Compared with distal femoral replacement, diaphyseal femoral replacement was associated with decreased implant survival (explant or component revision) at 5 years postoperatively (distal = 90%, 95% CI, 75%–100% versus diaphyseal = 30%, 95% CI, 12%–73%; p = 0.001). However, in our small series, this already sobering survival rate may still falsely estimate true “success,” because there was a disparity in both groups between implant survival and infection-free, implant survival (cases without infection AND without revision/explant–Kaplan-Meier 5 years [distal = 70%, 95% CI, 48%–100% versus diaphyseal = 10%, 95% CI, 2%–64%; p = 0.012). The difference comes from patients treated with multiple débridements and chronic antibiotic suppression given the morbidity associated with revision, staged exchange, or amputation.

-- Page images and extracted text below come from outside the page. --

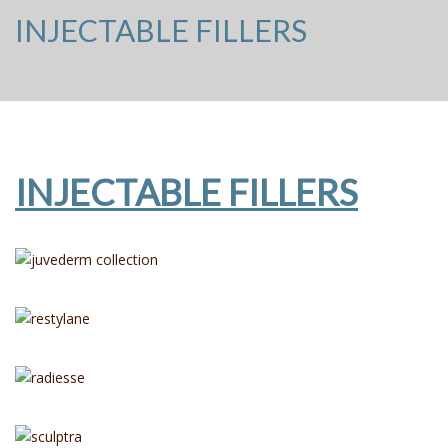
INJECTABLE FILLERS
INJECTABLE FILLERS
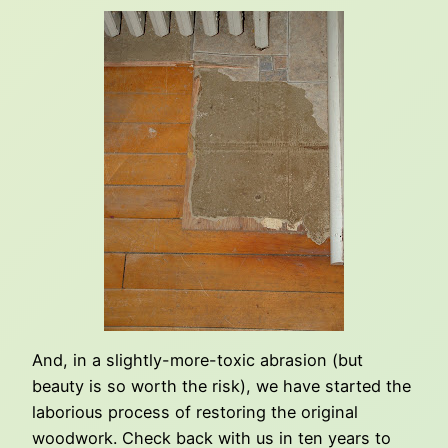
And, in a slightly-more-toxic abrasion (but
beauty is so worth the risk), we have started the
laborious process of restoring the original
woodwork. Check back with us in ten years to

Although the implant “survives,” it is difficult to argue these cases as success. Our revision-free survival at 5 years for distal reconstructions is in line with previously reported rates for endoprosthetics in the nontumor setting; however, revision risk for the diaphyseal reconstruction group was substantially higher. Reoperation or major complication prevalence has been reported as 13% to 59% for distal and 27% to 31% for diaphyseal reconstructions previously when reported separately [2, 3, 7, 1012, 15, 19, 20]. However, as noted, our cohort’s infection proportion before implantation was higher and all reoperations except for two were infection-related. Survivorship for noninfectious indications in revisions total joints have been noted to be better historically [4, 6].

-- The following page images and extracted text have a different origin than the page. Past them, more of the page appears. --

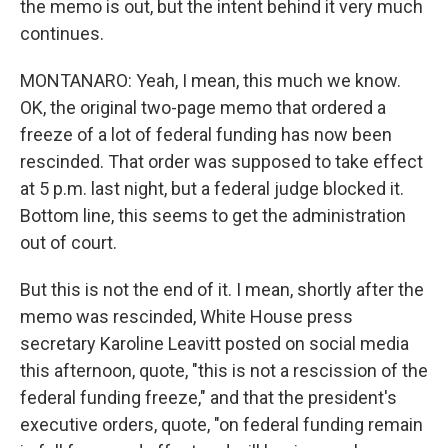
the memo is out, but the intent behind it very much
continues.
MONTANARO: Yeah, I mean, this much we know.
OK, the original two-page memo that ordered a
freeze of a lot of federal funding has now been
rescinded. That order was supposed to take effect
at 5 p.m. last night, but a federal judge blocked it.
Bottom line, this seems to get the administration
out of court.
But this is not the end of it. I mean, shortly after the
memo was rescinded, White House press
secretary Karoline Leavitt posted on social media
this afternoon, quote, "this is not a rescission of the
federal funding freeze," and that the president's
executive orders, quote, "on federal funding remain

Despite the high morbidity associated with endoprosthetic reconstruction for complex revision arthroplasty, the likelihood a patient would be able to walk at final followup was high if they had not undergone an amputation (14 of 17). Amputations only occurred in the diaphyseal group in our small series. When used as a salvage option, endoprosthetic reconstruction can offer an immediate mobility benefit over amputation, especially in the older, frail individuals in whom bone loss is often a problem and immobility can be fatal. Our ambulatory proportion at final followup is similar to those reported for other endoprosthetic reconstructions for revision arthroplasty such as Höll et al. [10] who reported 19 of 20 distal and diaphyseal endoprosthetic reconstructions were ambulatory, although 16 required a walker and 10 were homebound. Similarly, Amantullah et al. [1] reported 14 of 20 patients ambulatory at an average 73 months after total femoral replacement.

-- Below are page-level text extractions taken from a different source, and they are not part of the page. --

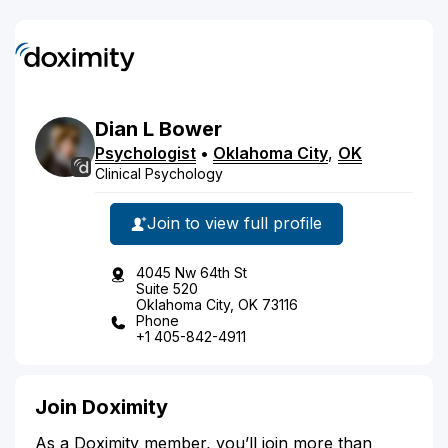
Dian
L
Bower
Psychologist
•
Oklahoma City
,
OK
Clinical Psychology
Join to view full profile
4045 Nw 64th St
Suite 520
Oklahoma City, OK 73116
Phone
+1 405-842-4911
Join Doximity
As a Doximity member, you’ll join more than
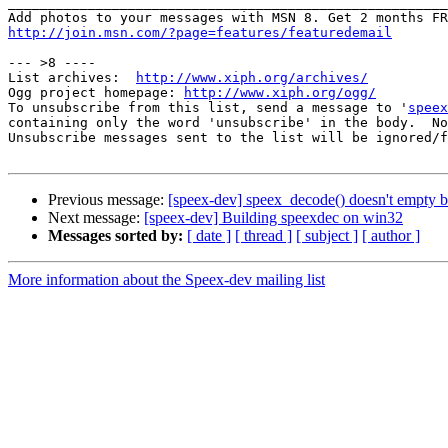
_______________________________________________________
http://join.msn.com/?page=features/featuredemail
--- >8 ----

List archives:  
http://www.xiph.org/archives/
Ogg project homepage: 
http://www.xiph.org/ogg/
To unsubscribe from this list, send a message to '
speex
containing only the word 'unsubscribe' in the body.  No
Unsubscribe messages sent to the list will be ignored/f
Previous message:
[speex-dev] speex_decode() doesn't empty b
Next message:
[speex-dev] Building speexdec on win32
Messages sorted by:
[ date ]
[ thread ]
[ subject ]
[ author ]
More information about the Speex-dev mailing list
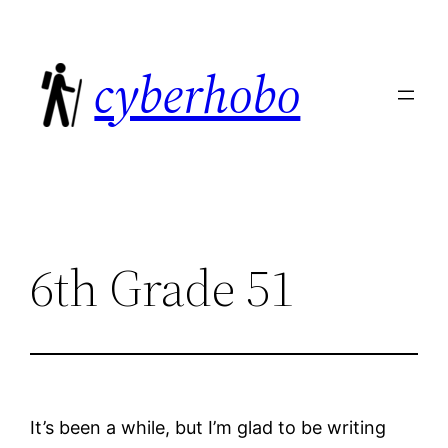
Skip
to
cyberhobo
content
6th Grade 51
It’s been a while, but I’m glad to be writing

Endoprosthetic distal and diaphyseal femoral reconstruction can be used as a final salvage alternative to amputation for the treatment of failed TKA with segmental distal femoral bone loss. In our small limited series even with substantial loss to followup and likely best-case estimates of success, reconstructions with extension proximal to the supracondylar metaphyseal-diaphyseal junction result in higher infection and reoperation risk. This finding may be related to the greater area of bone and soft tissue devascularization and larger dead space associated with more proximal segmental replacement. Limb salvage in infected reconstructions remains possible, however, with infection source control and chronic antibiotic suppression. We now routinely use chronic empiric antibiotics for all endoprosthetic reconstructions extending into the diaphysis or higher in an effort to minimize the morbidity of infection in these salvage situations.